Hoje um símbolo dos chavistas, o Rodríguez pai se destacou ao integrar as guerrilhas que nasceram na década de 1960 inspiradas pela Revolução Cubana (1959).
Foi um dos dirigentes do MIR (Movimento de Esquerda Revolucionária) e celebrizou-se por participar do sequestro de um americano que o grupo dizia ser um agente da CIA.
O Jorge Rodríguez filho tinha 11 anos quando o pai foi morto enquanto estava preso e era torturado.

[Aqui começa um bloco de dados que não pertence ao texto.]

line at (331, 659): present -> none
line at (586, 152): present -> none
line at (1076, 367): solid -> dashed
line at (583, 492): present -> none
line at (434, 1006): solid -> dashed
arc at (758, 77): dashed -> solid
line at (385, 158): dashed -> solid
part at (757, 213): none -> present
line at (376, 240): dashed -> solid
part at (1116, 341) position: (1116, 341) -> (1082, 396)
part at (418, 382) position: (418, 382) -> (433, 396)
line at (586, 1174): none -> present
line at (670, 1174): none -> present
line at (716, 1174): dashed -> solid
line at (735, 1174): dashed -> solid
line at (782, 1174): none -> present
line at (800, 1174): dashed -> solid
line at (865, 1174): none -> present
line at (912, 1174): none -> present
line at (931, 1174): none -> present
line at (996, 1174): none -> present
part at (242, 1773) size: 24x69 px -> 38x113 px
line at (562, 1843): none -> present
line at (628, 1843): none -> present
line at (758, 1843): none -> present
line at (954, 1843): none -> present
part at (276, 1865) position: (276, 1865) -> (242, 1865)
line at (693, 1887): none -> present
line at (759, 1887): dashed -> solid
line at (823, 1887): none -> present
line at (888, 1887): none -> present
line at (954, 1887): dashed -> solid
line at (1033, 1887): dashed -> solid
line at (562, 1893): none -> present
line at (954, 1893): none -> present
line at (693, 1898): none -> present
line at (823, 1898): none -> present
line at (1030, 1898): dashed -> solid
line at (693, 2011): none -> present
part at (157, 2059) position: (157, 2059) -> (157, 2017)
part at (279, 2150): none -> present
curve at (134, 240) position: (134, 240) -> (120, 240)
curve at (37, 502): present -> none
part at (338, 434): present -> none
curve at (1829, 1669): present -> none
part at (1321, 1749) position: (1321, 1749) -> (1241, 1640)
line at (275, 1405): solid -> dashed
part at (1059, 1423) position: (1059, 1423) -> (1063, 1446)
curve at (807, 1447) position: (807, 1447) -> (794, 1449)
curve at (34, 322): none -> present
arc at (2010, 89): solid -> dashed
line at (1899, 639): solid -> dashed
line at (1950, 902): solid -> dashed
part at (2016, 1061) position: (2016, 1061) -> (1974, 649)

Delcy tinha 6. Ambos costumam dizer que a Revolução Bolivariana é uma continuação da luta do pai.
Delcy já se referiu ao que faz hoje como vingança por esse episódio traumático da infância. “Aqueles que te tiraram do caminho não sabiam que estavam abrindo milhões de caminhos de redenção para a nossa pátria”, disse, num discurso.
A debilidade de Maduro como orador tem dado ainda mais protagonismo aos irmãos, e Jorge não esconde suas pretensões de um dia presidir o país.
A oposição venezuelana, portanto, não tem apenas o desafio de enfrentar o pilar militar da ditadura, mas também o do discurso ideológico, defendido com unhas e dentes pelos determinados irmãos Rodríguez.